The power of radio for those back at that time. Yes, you can't see their lips moving. LOL. I think people were more interested in listening to Edgar Bergen and the characters he acted with.
If you get a chance, Listen to any of Edgar Bergen's radio shows (or watch any of the movies he made with his dummies).
Although he maintained a dignified demeanor, Edgar Bergen had a wicked personal sense of humor; he had a deep friendship with W. C. Fields, and did many radio shows with him, where Charlie McCarthy would trade wild insults with W. C.
When Fields passed on, Bergen eulogized him warmly.
As to his ventriloquial skills, Bergen , by his own admission, wasn't that good at not moving his lips - in fact, he (and Charlie) often joked about it , on radio, in movies, and later on TV; it was one reason that Edgar Bergen was a beloved performer for all his life.
(I haven't even mentioned his many dramatic performances in all media.)
And Charlie was Candice's brother.
KendallMarine 14 days ago
Love The Waltons. Especially Grandma and Grandpa. Love Ellen Corby when she returned to the show after her real life stoke. Amazing piece of acting. Loved the way the grandparents interacted with each other.
MrsPhilHarris 14 days ago
Does John-Boy struggle at the turkey shoot because he is a terrible hunter or because he can’t kill an animal? 🦃 If the second, wasn’t he a little old for his first shoot?
Michael MrsPhilHarris 14 days ago
Not if he didn't want to shoot animals.

There's some odd stuff in the first two or three seasons. Or may e later it becomes odd. The episode with the CCC boy, John Walton pulls a gun on him. He almost thrashes Ben when he uses John B oy's car and some takes a joy ride and causes an accident. They take up guns when their mountain cousins are being evicted.

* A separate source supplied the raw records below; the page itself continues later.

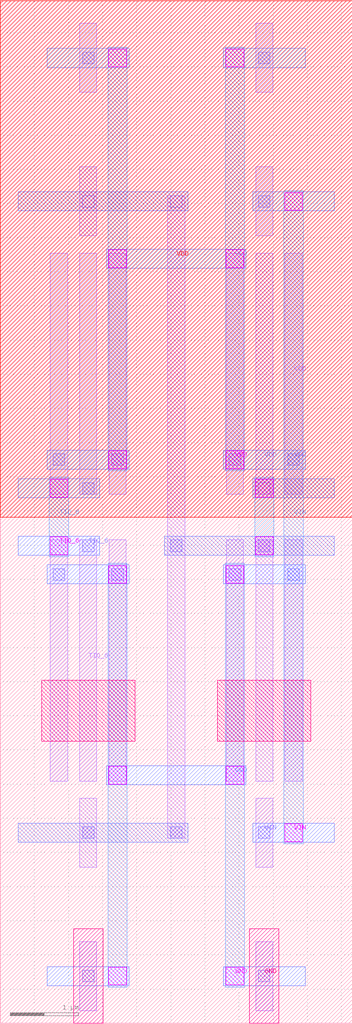
<source format=lef>
VERSION 5.7 ;
  DIVIDERCHAR "/" ;
  BUSBITCHARS "[]" ;
MACRO FLASH_ADC_SYM_6
  CLASS BLOCK ;
  FOREIGN FLASH_ADC_SYM_6 ;
  ORIGIN 0.000 0.000 ;
  SIZE 5.160 BY 14.970 ;
  PIN GND
    ANTENNADIFFAREA 1.048600 ;
    PORT
      LAYER pwell ;
        RECT 1.075 0.000 1.505 1.380 ;
        RECT 3.655 0.000 4.085 1.380 ;
      LAYER li1 ;
        RECT 0.735 3.545 0.985 7.075 ;
        RECT 1.595 3.545 1.845 7.075 ;
        RECT 3.315 3.545 3.565 7.075 ;
        RECT 4.175 3.545 4.425 7.075 ;
        RECT 1.165 0.185 1.415 1.195 ;
        RECT 3.745 0.185 3.995 1.195 ;
      LAYER mcon ;
        RECT 0.775 6.485 0.945 6.655 ;
        RECT 1.635 6.485 1.805 6.655 ;
        RECT 3.355 6.485 3.525 6.655 ;
        RECT 4.215 6.485 4.385 6.655 ;
        RECT 1.205 0.605 1.375 0.775 ;
        RECT 3.785 0.605 3.955 0.775 ;
      LAYER met1 ;
        RECT 0.690 6.430 1.890 6.710 ;
        RECT 3.270 6.430 4.470 6.710 ;
        RECT 1.560 3.490 3.600 3.770 ;
        RECT 0.690 0.550 1.890 0.830 ;
        RECT 3.270 0.550 4.470 0.830 ;
      LAYER via ;
        RECT 1.590 6.440 1.850 6.700 ;
        RECT 3.310 6.440 3.570 6.700 ;
        RECT 1.590 3.500 1.850 3.760 ;
        RECT 3.310 3.500 3.570 3.760 ;
        RECT 1.590 0.560 1.850 0.820 ;
        RECT 3.310 0.560 3.570 0.820 ;
      LAYER met2 ;
        RECT 1.580 0.530 1.860 6.730 ;
        RECT 3.300 0.530 3.580 6.730 ;
    END
  END GND
  PIN VDD
    ANTENNADIFFAREA 0.826000 ;
    PORT
      LAYER nwell ;
        RECT 0.000 7.410 5.160 14.970 ;
      LAYER li1 ;
        RECT 1.165 13.625 1.415 14.635 ;
        RECT 3.745 13.625 3.995 14.635 ;
        RECT 0.735 7.745 0.985 11.275 ;
        RECT 1.595 7.745 1.845 11.275 ;
        RECT 3.315 7.745 3.565 11.275 ;
        RECT 4.175 7.745 4.425 11.275 ;
      LAYER mcon ;
        RECT 1.205 14.045 1.375 14.215 ;
        RECT 3.785 14.045 3.955 14.215 ;
        RECT 0.775 8.165 0.945 8.335 ;
        RECT 1.635 8.165 1.805 8.335 ;
        RECT 3.355 8.165 3.525 8.335 ;
        RECT 4.215 8.165 4.385 8.335 ;
      LAYER met1 ;
        RECT 0.690 13.990 1.890 14.270 ;
        RECT 3.270 13.990 4.470 14.270 ;
        RECT 1.560 11.050 3.600 11.330 ;
        RECT 0.690 8.110 1.890 8.390 ;
        RECT 3.270 8.110 4.470 8.390 ;
      LAYER via ;
        RECT 1.590 14.000 1.850 14.260 ;
        RECT 3.310 14.000 3.570 14.260 ;
        RECT 1.590 11.060 1.850 11.320 ;
        RECT 3.310 11.060 3.570 11.320 ;
        RECT 1.590 8.120 1.850 8.380 ;
        RECT 3.310 8.120 3.570 8.380 ;
      LAYER met2 ;
        RECT 1.580 8.090 1.860 14.290 ;
        RECT 3.300 8.090 3.580 14.290 ;
    END
  END VDD
  PIN VIN
    ANTENNAGATEAREA 0.315000 ;
    PORT
      LAYER li1 ;
        RECT 3.745 11.525 3.995 12.535 ;
        RECT 3.745 2.285 3.995 3.295 ;
      LAYER mcon ;
        RECT 3.785 11.945 3.955 12.115 ;
        RECT 3.785 2.705 3.955 2.875 ;
      LAYER met1 ;
        RECT 3.700 11.890 4.900 12.170 ;
        RECT 3.700 2.650 4.900 2.930 ;
      LAYER via ;
        RECT 4.170 11.900 4.430 12.160 ;
        RECT 4.170 2.660 4.430 2.920 ;
      LAYER met2 ;
        RECT 4.160 2.630 4.440 12.190 ;
    END
  END VIN
  PIN TIQ_6
    ANTENNADIFFAREA 0.294000 ;
    PORT
      LAYER li1 ;
        RECT 1.165 7.745 1.415 11.275 ;
        RECT 1.165 3.545 1.415 7.075 ;
      LAYER mcon ;
        RECT 1.205 7.745 1.375 7.915 ;
        RECT 1.205 6.905 1.375 7.075 ;
      LAYER met1 ;
        RECT 0.260 7.690 1.460 7.970 ;
        RECT 0.260 6.850 1.460 7.130 ;
      LAYER via ;
        RECT 0.730 7.700 0.990 7.960 ;
        RECT 0.730 6.860 0.990 7.120 ;
      LAYER met2 ;
        RECT 0.720 6.830 1.000 7.990 ;
    END
  END TIQ_6
  OBS
      LAYER pwell ;
        RECT 0.605 4.130 1.975 5.020 ;
        RECT 3.185 4.130 4.555 5.020 ;
      LAYER li1 ;
        RECT 1.165 11.525 1.415 12.535 ;
        RECT 1.165 2.285 1.415 3.295 ;
        RECT 2.455 2.705 2.705 12.115 ;
        RECT 3.745 7.745 3.995 11.275 ;
        RECT 3.745 3.545 3.995 7.075 ;
      LAYER mcon ;
        RECT 1.205 11.945 1.375 12.115 ;
        RECT 2.495 11.945 2.665 12.115 ;
        RECT 3.785 7.745 3.955 7.915 ;
        RECT 2.495 6.905 2.665 7.075 ;
        RECT 1.205 2.705 1.375 2.875 ;
        RECT 3.785 6.905 3.955 7.075 ;
        RECT 2.495 2.705 2.665 2.875 ;
      LAYER met1 ;
        RECT 0.260 11.890 2.750 12.170 ;
        RECT 3.700 7.690 4.900 7.970 ;
        RECT 2.410 6.850 4.900 7.130 ;
        RECT 0.260 2.650 2.750 2.930 ;
      LAYER via ;
        RECT 3.740 7.700 4.000 7.960 ;
        RECT 3.740 6.860 4.000 7.120 ;
      LAYER met2 ;
        RECT 3.730 6.830 4.010 7.990 ;
  END
END FLASH_ADC_SYM_6
END LIBRARY


</source>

It seemed to get tamer with time.

So maybe they wanted to show John Boy's hesitation (then bravery when he shoots the bear), but thought for audience it was better to use the eldest.
MrsPhilHarris Michael 13 days ago
I barely remember the first episodes. It’s interesting how characters start out one way and morph into someone else. 🤔
LoveMETV22 Michael 11 days ago
Yes. Speaking of odd stuff, in the episode " The Hunt" where John Boy has to shoot the bear, that scene is a combination of stock footage of a bear, and Jon Walmsley (Jason) in a bear costume, they did have someone else but that didn't work. Judy Norton explained it in one of her " Ask Judy" segments. Amazing they made the scene look realistic.
LoveMETV22 15 days ago
1st episode," The Foundling" is on tomorrow.